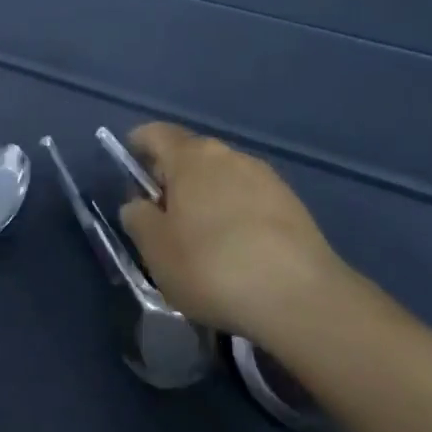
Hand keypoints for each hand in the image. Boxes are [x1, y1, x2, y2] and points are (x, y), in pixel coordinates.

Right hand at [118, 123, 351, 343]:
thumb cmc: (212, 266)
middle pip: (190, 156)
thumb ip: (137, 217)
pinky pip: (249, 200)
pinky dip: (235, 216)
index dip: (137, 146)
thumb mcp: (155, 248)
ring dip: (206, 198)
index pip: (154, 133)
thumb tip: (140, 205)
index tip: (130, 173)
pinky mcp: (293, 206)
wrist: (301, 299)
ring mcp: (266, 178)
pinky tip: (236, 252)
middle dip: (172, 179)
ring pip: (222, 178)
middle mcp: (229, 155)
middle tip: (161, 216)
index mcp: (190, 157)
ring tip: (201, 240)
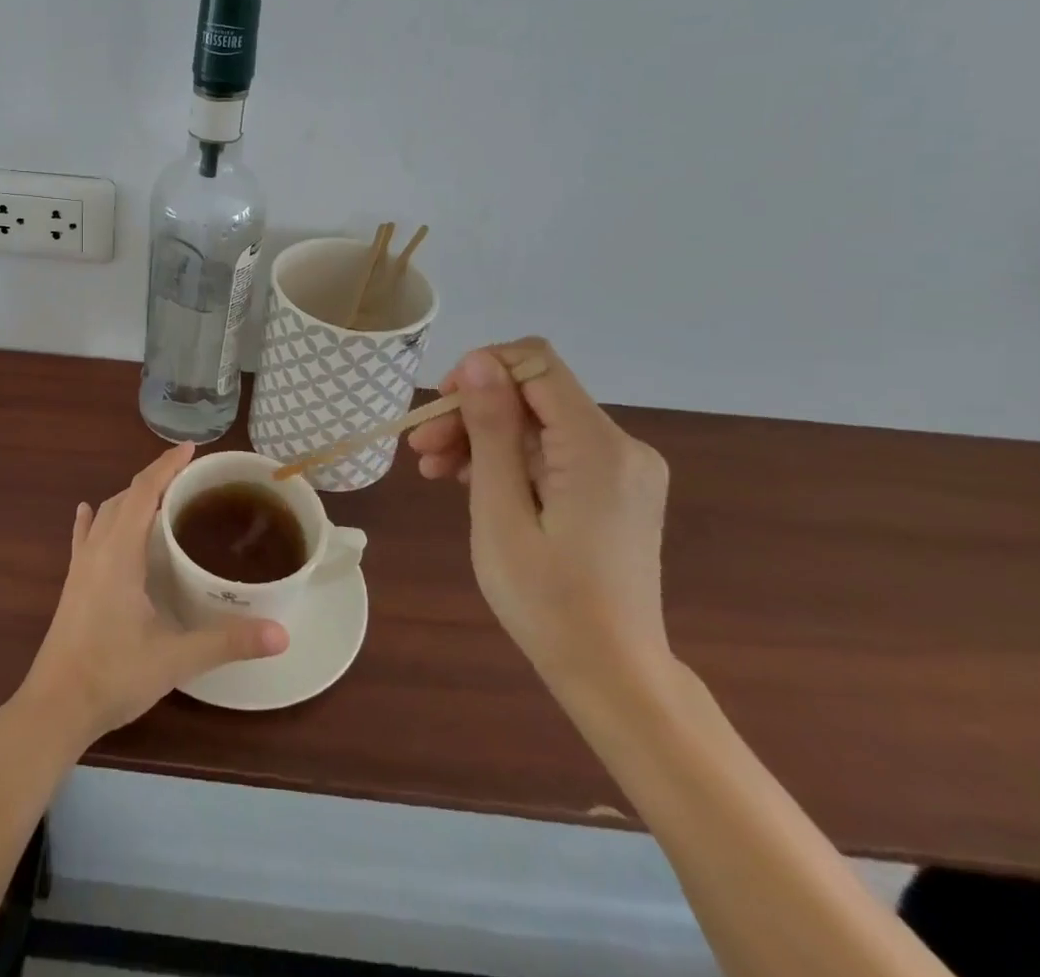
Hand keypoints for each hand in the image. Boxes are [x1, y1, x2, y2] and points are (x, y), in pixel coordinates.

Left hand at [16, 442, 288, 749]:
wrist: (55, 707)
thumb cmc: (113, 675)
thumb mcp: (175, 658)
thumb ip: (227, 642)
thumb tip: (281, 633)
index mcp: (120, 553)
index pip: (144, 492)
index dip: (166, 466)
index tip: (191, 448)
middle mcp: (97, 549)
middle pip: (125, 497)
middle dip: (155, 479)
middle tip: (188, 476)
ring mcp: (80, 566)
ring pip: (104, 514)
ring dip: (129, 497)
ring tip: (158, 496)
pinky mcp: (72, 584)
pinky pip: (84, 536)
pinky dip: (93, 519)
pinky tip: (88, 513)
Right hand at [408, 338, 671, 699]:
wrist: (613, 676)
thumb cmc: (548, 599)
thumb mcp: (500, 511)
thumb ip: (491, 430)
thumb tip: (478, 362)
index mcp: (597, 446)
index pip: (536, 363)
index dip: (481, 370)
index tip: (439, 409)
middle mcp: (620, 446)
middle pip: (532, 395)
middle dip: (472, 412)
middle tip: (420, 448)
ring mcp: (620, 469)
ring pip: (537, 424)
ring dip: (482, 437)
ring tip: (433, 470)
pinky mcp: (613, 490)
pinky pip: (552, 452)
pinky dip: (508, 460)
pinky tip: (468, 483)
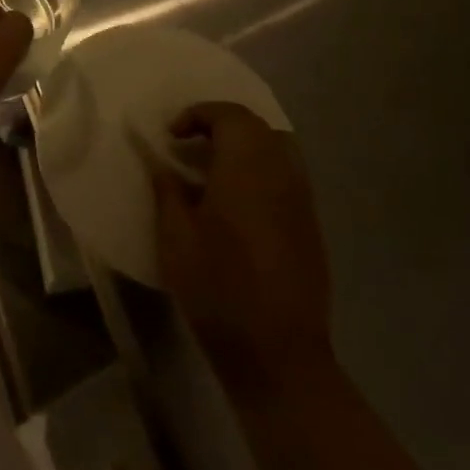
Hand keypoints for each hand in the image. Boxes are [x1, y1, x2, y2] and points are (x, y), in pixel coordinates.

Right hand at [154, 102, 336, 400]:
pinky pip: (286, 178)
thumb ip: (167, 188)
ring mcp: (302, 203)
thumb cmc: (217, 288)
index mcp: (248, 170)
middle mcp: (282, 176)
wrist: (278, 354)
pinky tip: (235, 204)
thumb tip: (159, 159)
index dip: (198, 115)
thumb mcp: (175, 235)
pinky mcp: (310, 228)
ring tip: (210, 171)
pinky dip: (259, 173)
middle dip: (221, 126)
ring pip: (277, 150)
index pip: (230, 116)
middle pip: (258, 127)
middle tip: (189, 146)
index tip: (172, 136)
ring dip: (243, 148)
--
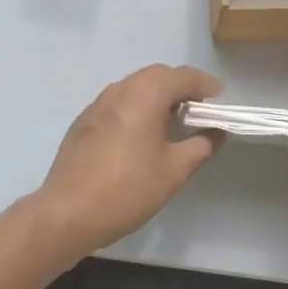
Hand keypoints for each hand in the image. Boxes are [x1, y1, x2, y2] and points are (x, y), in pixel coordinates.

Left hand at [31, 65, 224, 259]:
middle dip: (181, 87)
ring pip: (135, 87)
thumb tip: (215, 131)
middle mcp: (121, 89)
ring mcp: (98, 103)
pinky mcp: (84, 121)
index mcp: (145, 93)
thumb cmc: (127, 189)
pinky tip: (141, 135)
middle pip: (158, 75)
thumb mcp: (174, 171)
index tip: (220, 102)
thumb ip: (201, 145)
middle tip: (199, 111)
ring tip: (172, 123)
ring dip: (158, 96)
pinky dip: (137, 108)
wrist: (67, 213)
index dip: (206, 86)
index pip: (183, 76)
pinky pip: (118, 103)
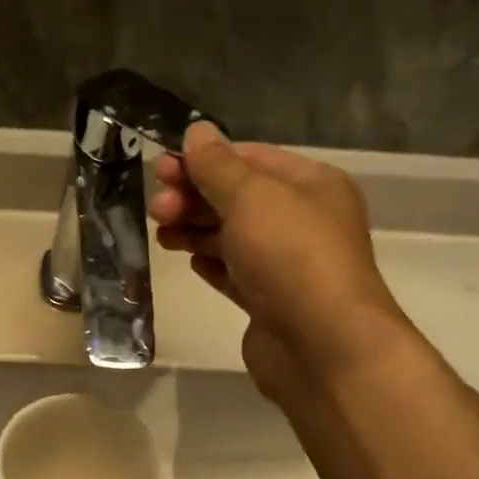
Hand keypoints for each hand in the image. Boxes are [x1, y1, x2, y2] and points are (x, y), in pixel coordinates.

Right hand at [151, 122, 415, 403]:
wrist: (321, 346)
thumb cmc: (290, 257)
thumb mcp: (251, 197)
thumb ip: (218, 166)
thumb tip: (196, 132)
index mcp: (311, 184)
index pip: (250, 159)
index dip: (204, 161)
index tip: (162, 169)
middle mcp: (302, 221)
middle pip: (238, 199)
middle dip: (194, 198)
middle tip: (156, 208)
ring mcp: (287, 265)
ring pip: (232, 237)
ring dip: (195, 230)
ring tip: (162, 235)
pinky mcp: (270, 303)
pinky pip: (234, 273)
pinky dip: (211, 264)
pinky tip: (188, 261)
--
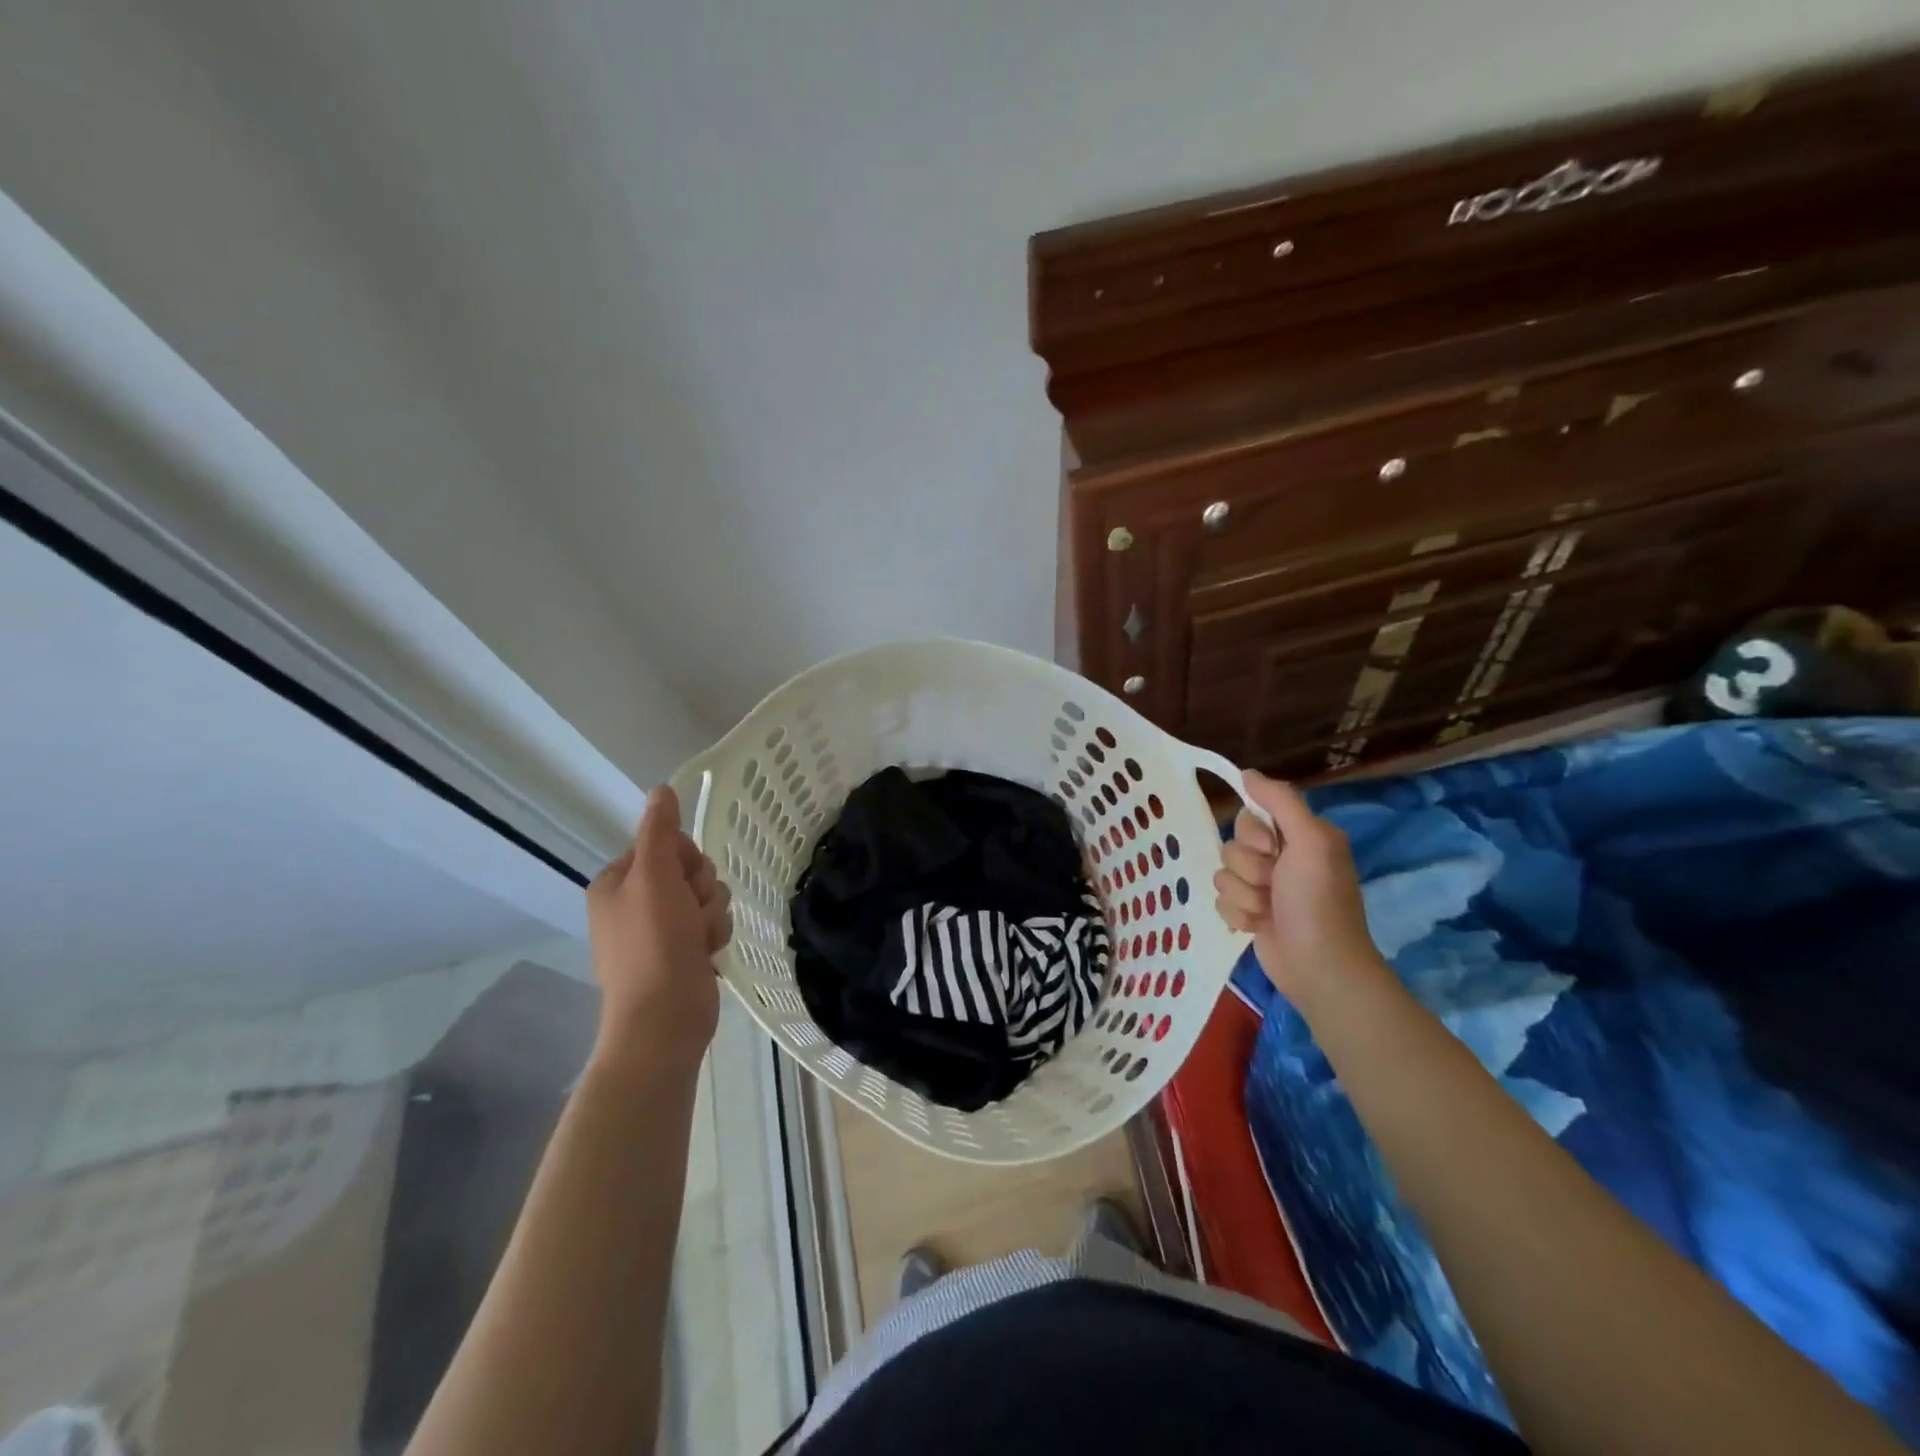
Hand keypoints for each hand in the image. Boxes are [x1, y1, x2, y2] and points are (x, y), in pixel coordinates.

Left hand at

▸ **Task prompt**:
Look above for the line with "thumb ip: (167, 188)" and the line with "ring dip: (243, 148)". Retype those two lines and every line between them exactly, adding nothing.

▸ **Solved problem**:
thumb ip: (167, 188)
ring mcp: (302, 203)
thumb cmc: (217, 288)
index mcp: (248, 170)
middle mcp: (282, 176)
wrist: (278, 354)
pinky tip: (235, 204)
thumb tip: (159, 159)
index dip: (198, 115)
thumb mcp: (175, 235)
pinky mcp: (310, 228)
ring tip: (210, 171)
pinky dip: (259, 173)
middle dip: (221, 126)
ring pip: (277, 150)
index pip: (230, 116)
middle pip: (258, 127)
middle tip: (189, 146)
index tip: (172, 136)
ring dip: (243, 148)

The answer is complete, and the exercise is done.